> _Information_
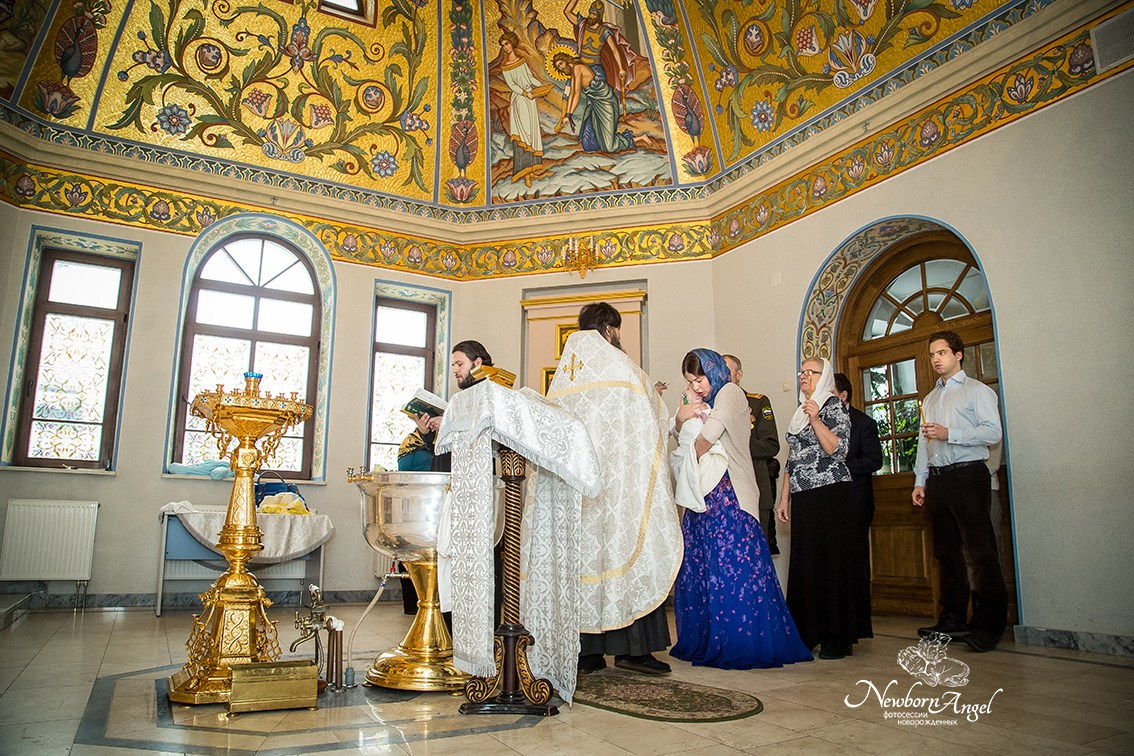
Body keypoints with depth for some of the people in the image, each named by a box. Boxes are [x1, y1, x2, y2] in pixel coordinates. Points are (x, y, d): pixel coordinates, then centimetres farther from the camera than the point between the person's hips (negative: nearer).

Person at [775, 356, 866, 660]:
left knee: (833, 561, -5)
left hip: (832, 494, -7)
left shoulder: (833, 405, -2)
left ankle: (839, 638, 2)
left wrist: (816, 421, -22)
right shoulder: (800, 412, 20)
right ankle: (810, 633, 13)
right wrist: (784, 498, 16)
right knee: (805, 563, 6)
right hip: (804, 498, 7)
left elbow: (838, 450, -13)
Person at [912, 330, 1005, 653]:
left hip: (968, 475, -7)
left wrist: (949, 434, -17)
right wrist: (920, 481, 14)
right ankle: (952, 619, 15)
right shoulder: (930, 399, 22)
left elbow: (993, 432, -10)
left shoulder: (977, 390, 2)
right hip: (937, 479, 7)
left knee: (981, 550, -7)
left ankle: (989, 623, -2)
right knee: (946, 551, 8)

> _Work item_
Convert the lines of every row above into a Markdown table with columns "Number" and "Line," numbering each line and skipping blank ones. Leave out the pictures.

> _Answer section_
| Number | Line |
|---|---|
| 1 | Body keypoints with depth for some of the people in the image, each named by a box. Boxes are [x1, y1, x2, y2] in pixel coordinates. Points are (x, y, d): pixel coordinates, then centimetres farther from the camera than the point between the person's hips (negative: nearer). |
| 2 | Person at [775, 356, 866, 660]: |
| 3 | left knee: (833, 561, -5) |
| 4 | left hip: (832, 494, -7) |
| 5 | left shoulder: (833, 405, -2) |
| 6 | left ankle: (839, 638, 2) |
| 7 | left wrist: (816, 421, -22) |
| 8 | right shoulder: (800, 412, 20) |
| 9 | right ankle: (810, 633, 13) |
| 10 | right wrist: (784, 498, 16) |
| 11 | right knee: (805, 563, 6) |
| 12 | right hip: (804, 498, 7) |
| 13 | left elbow: (838, 450, -13) |
| 14 | Person at [912, 330, 1005, 653]: |
| 15 | left hip: (968, 475, -7) |
| 16 | left wrist: (949, 434, -17) |
| 17 | right wrist: (920, 481, 14) |
| 18 | right ankle: (952, 619, 15) |
| 19 | right shoulder: (930, 399, 22) |
| 20 | left elbow: (993, 432, -10) |
| 21 | left shoulder: (977, 390, 2) |
| 22 | right hip: (937, 479, 7) |
| 23 | left knee: (981, 550, -7) |
| 24 | left ankle: (989, 623, -2) |
| 25 | right knee: (946, 551, 8) |